45-14 SECTION 61. (a) The change in law made by this Act in
45-15 Subdivision (9), Section 811.001 and Subsection (b), Section
45-16 814.104, Government Code, is intended to reflect the current law
45-17 providing for the commissioning and administration of the Capitol
45-18 area security force by the Department of Public Safety. Service
45-19 credit previously accrued by a member of the Capitol area security
45-20 force as a commissioned law enforcement officer of the General
45-21 Services Commission, or a predecessor agency, remains credited as
45-22 service by a law enforcement officer unless canceled as otherwise
45-23 provided by Subtitle B, Title 8, Government Code.
45-24 (b) The Texas Higher Education Coordinating Board shall
45-25 transfer all property relating to its duties as general supervisor
46-1 of institutions of higher education under the optional retirement
46-2 program established by Chapter 830, Government Code, to the
46-3 Employees Retirement System of Texas on the effective date of this
46-4 Act.

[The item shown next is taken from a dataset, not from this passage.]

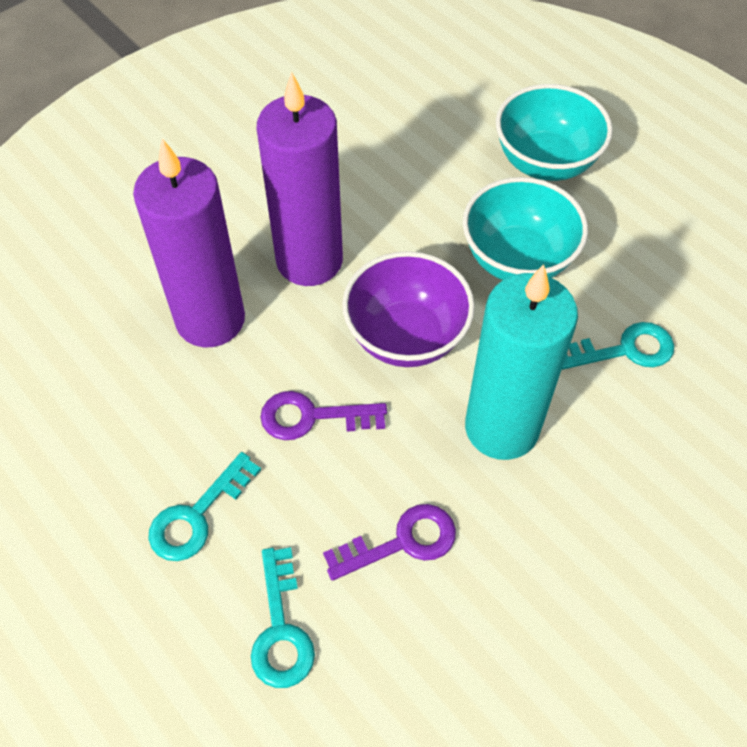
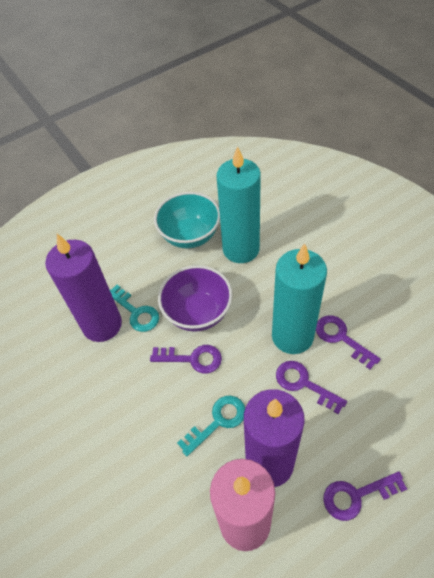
pink candle: 0 -> 1
purple key: 2 -> 4
turquoise bowl: 2 -> 1
turquoise candle: 1 -> 2
turquoise key: 3 -> 2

A rule adopted by the Texas Higher Education Coordinating
46-5 Board under Chapter 830, Government Code, in effect on the
46-6 effective date of this Act remains in effect until amended or
46-7 repealed by a rule adopted by the Employees Retirement System of
46-8 Texas.
46-9 SECTION 62. This Act takes effect September 1, 1997.
46-10 SECTION 63. The importance of this legislation and the
46-11 crowded condition of the calendars in both houses create an
46-12 emergency and an imperative public necessity that the
46-13 constitutional rule requiring bills to be read on three several
46-14 days in each house be suspended, and this rule is hereby suspended.